Harnessing photocatalysis to degrade recalcitrant organic pollutants is a potent solution to addressing water pollution and alleviating energy crisis. Photocatalysts possessing intriguing characteristics such as controllable band gap, efficient visible-light absorption and high photocatalytic activity play a pivotal role in this regard. Herein, porous g-C₃N₄ nanosheets were synthesised via pyrocondensation polymerization with melamine and NH₄HCO₃ and their photocatalytic performance was investigated for degradation of tetracycline.
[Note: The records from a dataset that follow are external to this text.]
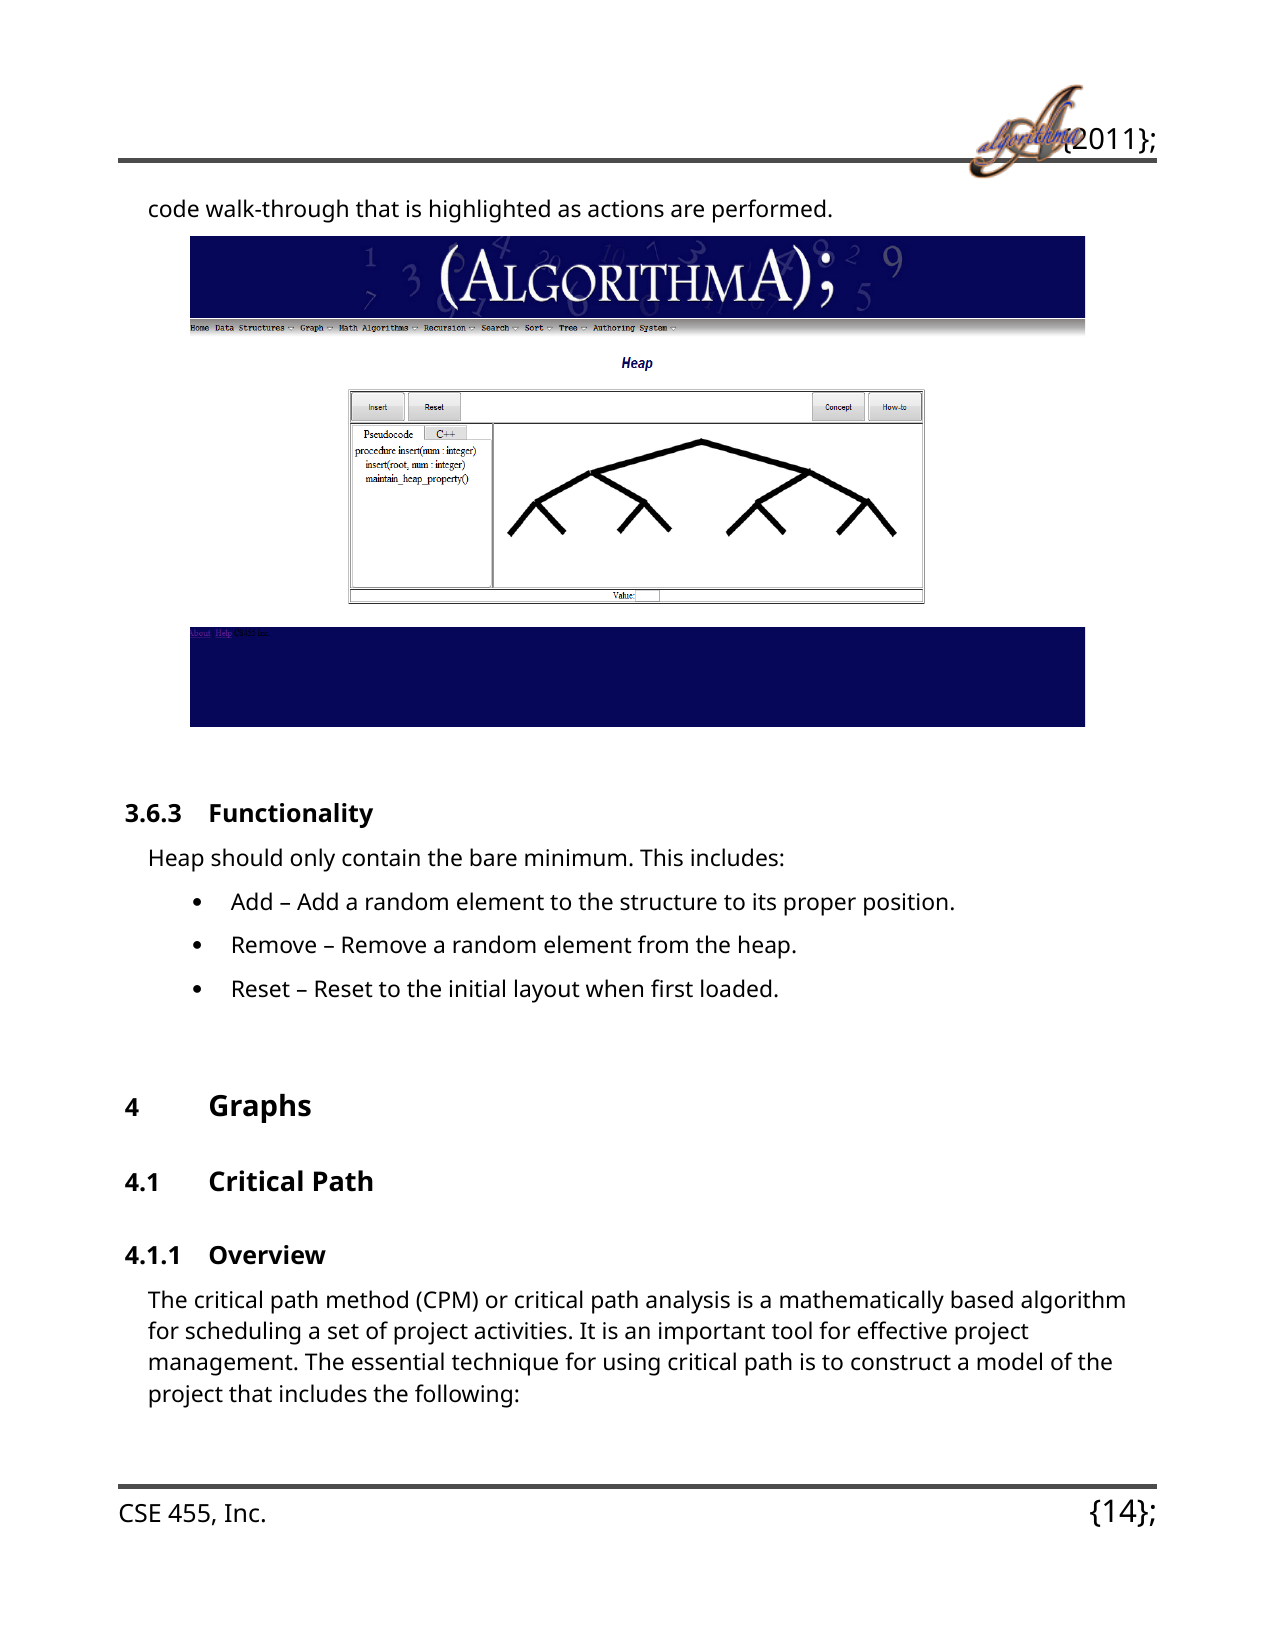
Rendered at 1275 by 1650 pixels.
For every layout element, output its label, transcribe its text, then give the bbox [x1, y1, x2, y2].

picture [966, 83, 1087, 180]
picture [190, 236, 1086, 727]
text code walk-through that is highlighted as actions are performed. [148, 192, 1157, 224]
text The critical path method (CPM) or critical path analysis is a mathematically based algorithm for scheduling a set of project activities. It is an important tool for effective project management. The essential technique for using critical path is to construct a model of the project that includes the following: [148, 1284, 1157, 1409]
list Add – Add a random element to the structure to its proper position. [193, 886, 1157, 917]
subtitle Critical Path [118, 1163, 1157, 1200]
subtitle Functionality [118, 795, 1157, 829]
subtitle Overview [118, 1237, 1157, 1271]
list Reset – Reset to the initial layout when first loaded. [193, 973, 1157, 1004]
list Remove – Remove a random element from the heap. [193, 929, 1157, 961]
subtitle Graphs [118, 1086, 1157, 1125]
text Heap should only contain the bare minimum. This includes: [148, 842, 1157, 873]
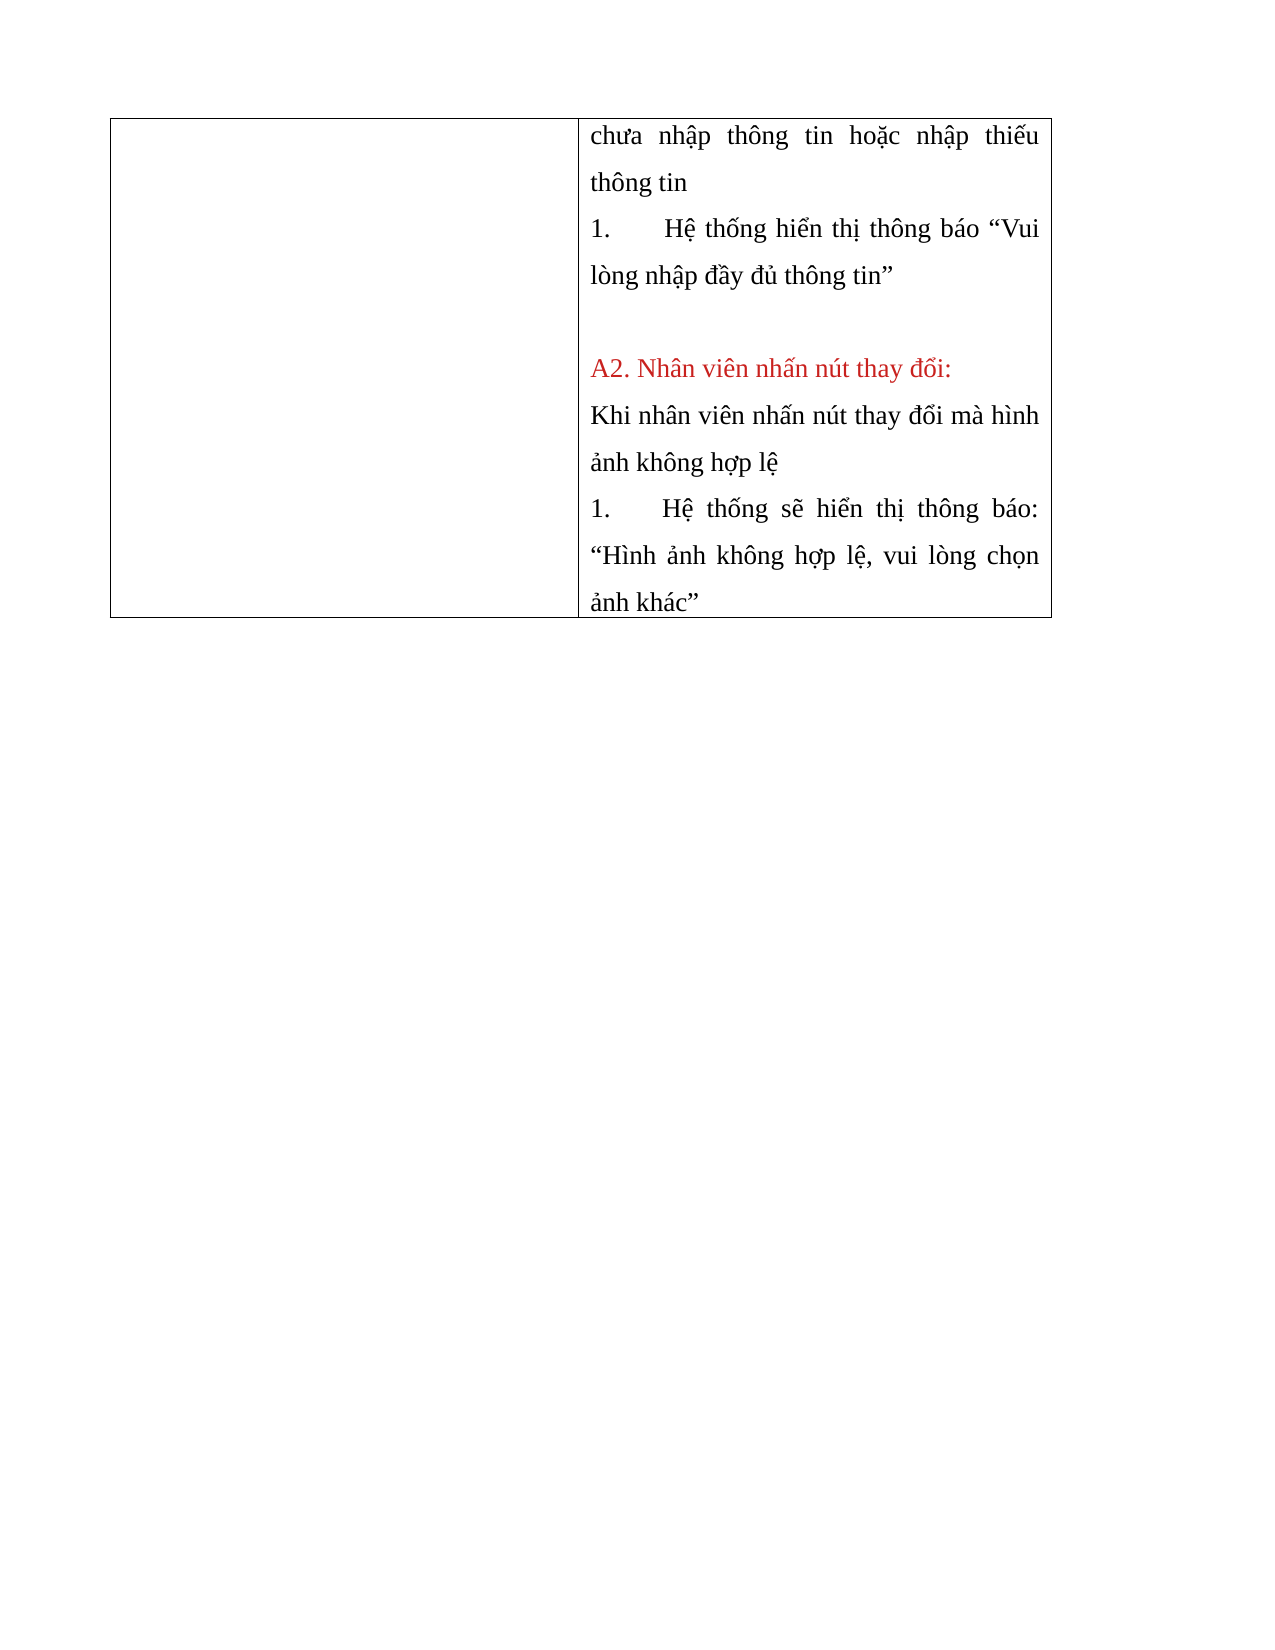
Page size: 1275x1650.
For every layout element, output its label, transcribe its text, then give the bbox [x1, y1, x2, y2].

table_cell [111, 119, 578, 617]
table_cell chưa nhập thông tin hoặc nhập thiếu thông tin Hệ thống hiển thị thông báo “Vui lòng nhập đầy đủ thông tin” A2. Nhân viên nhấn nút thay đổi: Khi nhân viên nhấn nút thay đổi mà hình ảnh không hợp lệ 1. Hệ thống sẽ hiển thị thông báo: “Hình ảnh không hợp lệ, vui lòng chọn ảnh khác” [579, 119, 1051, 617]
Characterization techniques including XRD, FTIR, SEM, TEM, BET and UV–Vis spectroscopy were employed and revealed that porous g-C₃N₄ nanosheets increased light absorption capacity, provided more reactive sites and suppressed recombination of photogenerated electron-hole pairs, thus enhancing the material’s photodegradation efficiency in the degradation of tetracycline. Optimization studies showed that 83 % of tetracycline was removed after 2 h of visible light irradiation using 1 gL⁻¹ catalyst loading, an initial concentration of 10 ppm and a solution pH of 7. The catalyst showed remarkable recyclability, retaining its chemical structure and functional properties, with 68 % degradation achieved after 5 cycles. Through radical scavenging experiments, superoxide radicals (•O₂⁻) and photogenerated hole (h⁺) were identified as the primary active species responsible for TC degradation. A plausible photocatalytic mechanism was proposed from these experiments. This study provides a facile, cost effective, eco-conscious and effective approach for incorporating porous hierarchical and 2D nanosheets morphology on g-C₃N₄ to enhance its photocatalytic performance under visible light.